The literature related to neutrophil and COVID-19 so far demonstrated a crucial role of these polymorphonuclear cells in the pathogenesis of COVID-19 (Fig. 1 ). Despite the immune system modulation needs being tightly controlled to avoid immunosuppression, the different neutrophil mechanisms (e.g., neutrophils enzymes and cytokines, NETs) are potential targets to treat COVID-19, mainly the severe cases.

Fig 1.

Fig 1

The neutrophil role in the lung tissue during infection by SARS-CoV-2. (1) The neutrophil-to-lymphocyte ratio (NLR) is elevated in the bloodstream. (2) The migrated neutrophils contribute to storm cytokines formation and release other mediators (e.g., elastase neutrophilic). (3) SARS-CoV-2 infection promotes neutrophil extracellular traps release, which can contribute to lung damage and (4) immunothrombosis. These many steps may be potential therapeutic targets. Several other cells and mediators are involved in COVID-19 immunopathology, but they are suppressed in this figure to highlight the neutrophil role. The figure was created with BioRender.com [119].
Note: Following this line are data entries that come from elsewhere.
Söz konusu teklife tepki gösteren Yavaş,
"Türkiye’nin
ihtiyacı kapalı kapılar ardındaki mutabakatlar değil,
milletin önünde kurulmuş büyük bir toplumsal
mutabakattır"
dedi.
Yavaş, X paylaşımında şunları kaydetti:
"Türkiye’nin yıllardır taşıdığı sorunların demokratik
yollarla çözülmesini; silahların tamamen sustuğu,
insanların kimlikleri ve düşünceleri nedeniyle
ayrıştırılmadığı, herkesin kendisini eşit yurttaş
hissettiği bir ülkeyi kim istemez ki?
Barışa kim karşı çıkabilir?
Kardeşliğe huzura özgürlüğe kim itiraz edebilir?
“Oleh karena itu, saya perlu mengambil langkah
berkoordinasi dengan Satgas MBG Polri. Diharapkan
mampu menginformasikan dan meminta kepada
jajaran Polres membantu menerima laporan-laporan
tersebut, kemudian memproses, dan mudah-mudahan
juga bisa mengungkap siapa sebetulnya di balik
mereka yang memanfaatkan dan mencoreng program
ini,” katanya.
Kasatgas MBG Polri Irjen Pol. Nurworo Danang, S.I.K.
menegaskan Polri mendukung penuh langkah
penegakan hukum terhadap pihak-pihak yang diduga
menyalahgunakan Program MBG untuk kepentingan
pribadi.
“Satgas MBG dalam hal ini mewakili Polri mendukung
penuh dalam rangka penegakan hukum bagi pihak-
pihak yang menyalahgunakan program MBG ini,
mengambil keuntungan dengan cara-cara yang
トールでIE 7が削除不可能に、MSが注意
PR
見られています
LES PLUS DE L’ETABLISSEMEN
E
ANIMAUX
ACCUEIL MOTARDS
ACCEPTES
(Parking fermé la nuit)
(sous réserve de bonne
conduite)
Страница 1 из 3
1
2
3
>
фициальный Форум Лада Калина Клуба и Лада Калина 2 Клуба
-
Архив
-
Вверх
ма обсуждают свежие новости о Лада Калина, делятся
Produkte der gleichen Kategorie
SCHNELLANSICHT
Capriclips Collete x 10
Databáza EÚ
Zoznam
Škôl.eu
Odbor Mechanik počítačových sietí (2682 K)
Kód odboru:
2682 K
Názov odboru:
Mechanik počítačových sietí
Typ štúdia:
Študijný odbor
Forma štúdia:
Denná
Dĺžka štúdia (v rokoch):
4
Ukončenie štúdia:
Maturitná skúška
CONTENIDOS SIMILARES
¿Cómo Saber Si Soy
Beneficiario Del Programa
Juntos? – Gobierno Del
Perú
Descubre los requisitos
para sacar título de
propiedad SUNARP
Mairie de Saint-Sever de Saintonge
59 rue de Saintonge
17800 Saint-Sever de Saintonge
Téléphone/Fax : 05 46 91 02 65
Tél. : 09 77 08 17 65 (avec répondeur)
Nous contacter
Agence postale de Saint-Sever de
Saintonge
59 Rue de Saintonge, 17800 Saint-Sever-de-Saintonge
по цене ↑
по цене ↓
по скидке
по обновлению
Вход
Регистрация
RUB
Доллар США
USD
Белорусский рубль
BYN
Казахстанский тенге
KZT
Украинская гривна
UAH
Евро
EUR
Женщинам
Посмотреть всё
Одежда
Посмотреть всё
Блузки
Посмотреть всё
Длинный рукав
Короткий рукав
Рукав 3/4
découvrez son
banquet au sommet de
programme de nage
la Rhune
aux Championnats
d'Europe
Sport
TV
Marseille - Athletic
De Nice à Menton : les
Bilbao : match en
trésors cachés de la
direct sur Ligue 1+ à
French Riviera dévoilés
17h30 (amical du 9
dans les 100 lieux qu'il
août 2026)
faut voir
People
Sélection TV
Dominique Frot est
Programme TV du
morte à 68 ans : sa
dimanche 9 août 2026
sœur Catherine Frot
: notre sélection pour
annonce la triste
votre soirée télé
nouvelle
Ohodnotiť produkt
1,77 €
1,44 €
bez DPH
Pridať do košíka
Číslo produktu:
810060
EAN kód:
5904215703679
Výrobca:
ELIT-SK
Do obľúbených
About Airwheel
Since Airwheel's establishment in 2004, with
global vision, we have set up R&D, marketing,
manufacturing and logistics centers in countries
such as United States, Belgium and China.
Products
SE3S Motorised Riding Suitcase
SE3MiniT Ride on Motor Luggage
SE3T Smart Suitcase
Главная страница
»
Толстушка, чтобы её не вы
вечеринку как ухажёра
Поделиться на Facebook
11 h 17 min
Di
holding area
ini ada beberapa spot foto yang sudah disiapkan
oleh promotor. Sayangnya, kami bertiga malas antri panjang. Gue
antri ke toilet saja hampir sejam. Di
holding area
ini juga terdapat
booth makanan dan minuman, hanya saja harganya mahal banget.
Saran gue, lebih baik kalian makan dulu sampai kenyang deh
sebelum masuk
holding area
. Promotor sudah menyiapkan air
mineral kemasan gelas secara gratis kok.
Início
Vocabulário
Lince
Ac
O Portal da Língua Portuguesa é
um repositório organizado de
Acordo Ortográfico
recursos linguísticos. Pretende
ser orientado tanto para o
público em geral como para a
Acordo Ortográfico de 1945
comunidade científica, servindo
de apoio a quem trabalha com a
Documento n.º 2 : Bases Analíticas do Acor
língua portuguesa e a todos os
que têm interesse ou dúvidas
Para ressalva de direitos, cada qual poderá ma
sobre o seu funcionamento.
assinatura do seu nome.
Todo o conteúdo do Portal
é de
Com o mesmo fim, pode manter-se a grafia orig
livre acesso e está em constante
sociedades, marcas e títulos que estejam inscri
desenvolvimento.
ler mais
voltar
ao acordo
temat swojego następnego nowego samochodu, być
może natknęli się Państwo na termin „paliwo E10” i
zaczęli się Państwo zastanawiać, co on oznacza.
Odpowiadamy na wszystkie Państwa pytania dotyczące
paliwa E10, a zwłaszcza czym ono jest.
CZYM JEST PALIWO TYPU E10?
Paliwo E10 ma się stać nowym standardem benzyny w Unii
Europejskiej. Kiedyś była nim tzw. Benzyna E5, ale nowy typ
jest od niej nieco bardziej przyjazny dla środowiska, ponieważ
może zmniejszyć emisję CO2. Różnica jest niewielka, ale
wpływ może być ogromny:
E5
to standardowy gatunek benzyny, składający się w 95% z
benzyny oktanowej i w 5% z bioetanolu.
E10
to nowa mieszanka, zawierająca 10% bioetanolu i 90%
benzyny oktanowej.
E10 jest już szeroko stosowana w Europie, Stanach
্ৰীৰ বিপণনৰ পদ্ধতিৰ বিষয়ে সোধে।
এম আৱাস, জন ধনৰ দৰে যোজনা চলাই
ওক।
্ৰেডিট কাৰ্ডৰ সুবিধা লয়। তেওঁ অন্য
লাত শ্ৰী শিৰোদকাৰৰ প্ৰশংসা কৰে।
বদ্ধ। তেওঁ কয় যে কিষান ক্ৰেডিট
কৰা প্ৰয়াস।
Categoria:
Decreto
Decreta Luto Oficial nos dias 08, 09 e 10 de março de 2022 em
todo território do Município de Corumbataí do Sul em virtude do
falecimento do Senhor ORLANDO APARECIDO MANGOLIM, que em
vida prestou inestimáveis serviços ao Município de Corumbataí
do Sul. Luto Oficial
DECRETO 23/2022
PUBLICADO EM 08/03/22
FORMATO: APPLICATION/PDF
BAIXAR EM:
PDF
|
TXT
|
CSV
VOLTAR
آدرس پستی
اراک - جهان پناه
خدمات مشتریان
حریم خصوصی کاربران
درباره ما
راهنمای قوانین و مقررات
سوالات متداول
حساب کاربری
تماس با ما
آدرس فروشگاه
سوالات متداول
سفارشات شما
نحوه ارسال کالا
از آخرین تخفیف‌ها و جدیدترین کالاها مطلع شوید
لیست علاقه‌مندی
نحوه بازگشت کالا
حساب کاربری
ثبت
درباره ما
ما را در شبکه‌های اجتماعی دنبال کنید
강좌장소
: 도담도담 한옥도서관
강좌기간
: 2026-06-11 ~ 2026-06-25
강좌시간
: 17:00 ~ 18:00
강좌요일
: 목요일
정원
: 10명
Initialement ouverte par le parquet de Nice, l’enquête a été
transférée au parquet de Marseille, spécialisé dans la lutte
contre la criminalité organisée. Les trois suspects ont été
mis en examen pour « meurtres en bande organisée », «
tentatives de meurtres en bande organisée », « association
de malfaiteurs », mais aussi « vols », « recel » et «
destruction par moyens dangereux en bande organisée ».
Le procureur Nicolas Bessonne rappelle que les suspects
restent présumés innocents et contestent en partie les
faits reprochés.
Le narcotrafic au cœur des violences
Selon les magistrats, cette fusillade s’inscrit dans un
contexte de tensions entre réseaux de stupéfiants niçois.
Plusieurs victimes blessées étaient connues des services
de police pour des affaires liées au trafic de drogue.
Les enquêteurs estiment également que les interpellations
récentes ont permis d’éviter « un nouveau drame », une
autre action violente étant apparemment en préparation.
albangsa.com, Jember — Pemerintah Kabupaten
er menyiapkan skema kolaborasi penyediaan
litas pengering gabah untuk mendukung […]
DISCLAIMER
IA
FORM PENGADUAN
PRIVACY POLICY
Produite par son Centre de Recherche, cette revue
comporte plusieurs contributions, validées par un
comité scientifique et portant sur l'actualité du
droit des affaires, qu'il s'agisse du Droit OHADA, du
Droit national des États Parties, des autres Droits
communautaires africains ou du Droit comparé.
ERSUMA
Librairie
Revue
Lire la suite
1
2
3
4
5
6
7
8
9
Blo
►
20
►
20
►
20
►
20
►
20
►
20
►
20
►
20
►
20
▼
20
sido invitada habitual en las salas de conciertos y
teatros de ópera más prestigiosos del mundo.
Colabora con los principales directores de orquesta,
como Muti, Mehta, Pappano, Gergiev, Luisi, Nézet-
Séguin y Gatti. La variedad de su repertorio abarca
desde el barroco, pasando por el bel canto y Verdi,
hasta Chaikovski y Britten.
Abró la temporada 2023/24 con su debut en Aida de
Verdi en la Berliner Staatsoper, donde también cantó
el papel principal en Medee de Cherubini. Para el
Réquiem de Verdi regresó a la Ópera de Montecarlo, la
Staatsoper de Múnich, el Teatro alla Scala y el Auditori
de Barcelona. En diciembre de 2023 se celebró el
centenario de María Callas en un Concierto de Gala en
Declaration of Competing Interest

The authors declare that they have no known competing financial interests or personal relationships that could have appeared to influence the work reported in this paper.

Acknowledgments

We are grateful to CAPES (PROCAD) and CNPq (“Conselho Nacional de Desenvolvimento Científico e Tecnológico”) to fellowships support (154801/2019-4 and 141304/2017-0).